— Trecho do documento —
=====

Ghouls no século 19 parte 1: traje de passeio
- Julia Tuleski
- 20 de nov. de 2024
- 9 min de leitura
Por volta de 2022 a banda Ghost divulgou o novo visual de seus Nameless Ghouls, um visual com uma mistura de estética militar com Steampunk vitoriano. Sendo uma fã da banda e também uma costureira histórica pensei comigo mesma "preciso fazer um traje histórico inspirado nisso".

A capa azul e o colete foram os grandes chamarizes para embarcar nesse projeto de costura. Olhando para os ghouls não pude deixar de notar a semelhança da silhueta desse traje com a de dois trajes femininos do final do século 19: um traje de passeio de 1895 e um traje de ciclismo de 1890.
E foi assim que começou o planejamento para esses dois trajes. A idéia foi reconstruir o traje dos Ghouls usando uma modelagem histórica mas que ainda assim fosse ser reconhecido por quem conhece Ghost, e fico muito feliz em dizer que consegui atingir esse objetivo.
Traje de passeio

O traje de passeio era um traje elegante, porém mais simple do que um traje de jantar, destinado a ser usado fora de casa. Em 1895 tínhamos trajes que consistiam em uma camisa, colete, jaqueta em alguns casos e uma saia sem calda, mais curta em relação a outros trajes, para ser usada sem problemas nas ruas. Geralmente eram feitos em tecidos de cores mais escuras.

Acho que deu para perceber o motivo da minha inspiração não é mesmo? Usei moldes históricos como base da modelagem, fazendo alterações aqui e ali, para adequar o figurino de ghoulette a uma silhueta mais histórica. Então aqui vamos ao processo de confecção de cada peça que compõe esse traje de passeio trevoso.
Chemise e saia
A primeira peça que fiz para esse traje foi uma chemise do século 18. Mas Julia, se é um traje do século 19 por que você fez uma chemise do século 18? Pois então , essa foi uma das minha pequenas alterações. A banda usa no palco uma camisa de linho que é uma variação da popularmente popularmente conhecida "poet shirt", a "camisa de poeta",. Basicamente uma camisa com mangas mais bufantes e babas nos punhos e colarinho, o que também descreve uma chemise do século 18.
Por mais que eu ame as camisas femininas de 1895, com as mangas bufantes na proporção certa, eu queria algo que se assemelhasse mais ao que era usado pela banda, mas que também fosse uma peça de moda histórica. E o qual foi a peça que atendeu a todos esses requisitos? A chemise século 18.

1)Camisa feminina da década de 1890/ 2)Camisa usada pela banda/ 3) chemise séc. 18 Paulo Samu
A confecção da chemise foi um processo bem tranquilo, foram dois dias de trabalho entre modelagem e costura. As costuras estruturais foram feitas na máquina de costura utilizando a técnica de costura francesa, e os acabamentos, como casinhas de botão e finalização de costuras, feitos a mão. Como essa foi minha primeira vez costurando uma chemise é claro que tive algumas dificuldades, a principal delas foi a colocação dos gusets nos ombros (me senti completamente humilhada por dois triângulos de tecido kkkkkkk).

=====

— Registros de origem —
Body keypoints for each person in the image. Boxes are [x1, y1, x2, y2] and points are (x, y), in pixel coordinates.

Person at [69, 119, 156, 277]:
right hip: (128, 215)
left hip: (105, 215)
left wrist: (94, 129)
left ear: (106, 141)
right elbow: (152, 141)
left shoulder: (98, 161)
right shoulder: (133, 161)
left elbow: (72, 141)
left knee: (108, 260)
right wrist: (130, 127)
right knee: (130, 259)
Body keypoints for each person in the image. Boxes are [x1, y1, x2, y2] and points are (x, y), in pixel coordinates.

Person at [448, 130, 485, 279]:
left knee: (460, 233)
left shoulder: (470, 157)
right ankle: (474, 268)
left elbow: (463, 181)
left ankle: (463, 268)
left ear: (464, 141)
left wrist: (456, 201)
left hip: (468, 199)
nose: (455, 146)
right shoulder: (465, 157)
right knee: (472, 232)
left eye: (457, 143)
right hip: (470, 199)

=====

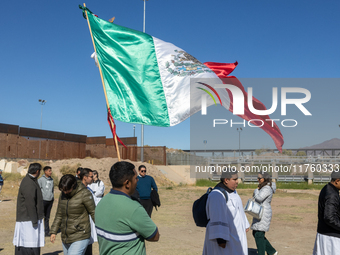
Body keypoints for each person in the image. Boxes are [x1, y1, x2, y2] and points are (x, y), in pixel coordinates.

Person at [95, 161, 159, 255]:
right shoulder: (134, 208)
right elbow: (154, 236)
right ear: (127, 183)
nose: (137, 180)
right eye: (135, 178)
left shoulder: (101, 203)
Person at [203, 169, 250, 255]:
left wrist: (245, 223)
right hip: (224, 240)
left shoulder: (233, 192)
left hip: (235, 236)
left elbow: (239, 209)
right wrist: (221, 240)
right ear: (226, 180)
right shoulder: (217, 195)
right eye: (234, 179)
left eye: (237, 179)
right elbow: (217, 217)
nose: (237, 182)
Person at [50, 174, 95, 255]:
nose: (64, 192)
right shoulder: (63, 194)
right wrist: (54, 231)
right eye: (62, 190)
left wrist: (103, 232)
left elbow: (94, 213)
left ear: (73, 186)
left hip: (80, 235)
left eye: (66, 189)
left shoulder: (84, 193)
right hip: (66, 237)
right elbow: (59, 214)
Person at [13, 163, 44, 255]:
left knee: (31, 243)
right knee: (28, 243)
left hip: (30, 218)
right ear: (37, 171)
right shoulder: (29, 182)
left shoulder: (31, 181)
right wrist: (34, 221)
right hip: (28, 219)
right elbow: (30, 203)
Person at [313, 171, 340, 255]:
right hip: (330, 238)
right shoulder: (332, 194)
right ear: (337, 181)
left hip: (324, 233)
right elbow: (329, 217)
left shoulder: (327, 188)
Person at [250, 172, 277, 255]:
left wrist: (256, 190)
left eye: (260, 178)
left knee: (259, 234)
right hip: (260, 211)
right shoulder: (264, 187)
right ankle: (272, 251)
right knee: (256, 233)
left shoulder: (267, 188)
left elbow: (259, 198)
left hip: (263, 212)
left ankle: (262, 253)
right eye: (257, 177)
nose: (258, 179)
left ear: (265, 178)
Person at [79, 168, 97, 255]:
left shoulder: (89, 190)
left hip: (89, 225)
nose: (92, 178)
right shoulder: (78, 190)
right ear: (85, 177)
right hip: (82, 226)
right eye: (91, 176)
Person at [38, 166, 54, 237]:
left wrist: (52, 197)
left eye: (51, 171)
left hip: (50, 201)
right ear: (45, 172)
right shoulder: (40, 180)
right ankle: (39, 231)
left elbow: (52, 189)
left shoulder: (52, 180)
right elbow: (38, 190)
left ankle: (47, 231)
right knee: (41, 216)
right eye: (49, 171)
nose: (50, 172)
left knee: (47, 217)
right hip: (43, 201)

=====

Segundo o texto sobre o traje de passeio inspirado nos Ghouls, de quais peças consistiam os trajes de passeio de 1895?

— Área de resposta —
Camisa, colete, jaqueta (em alguns casos) e saia.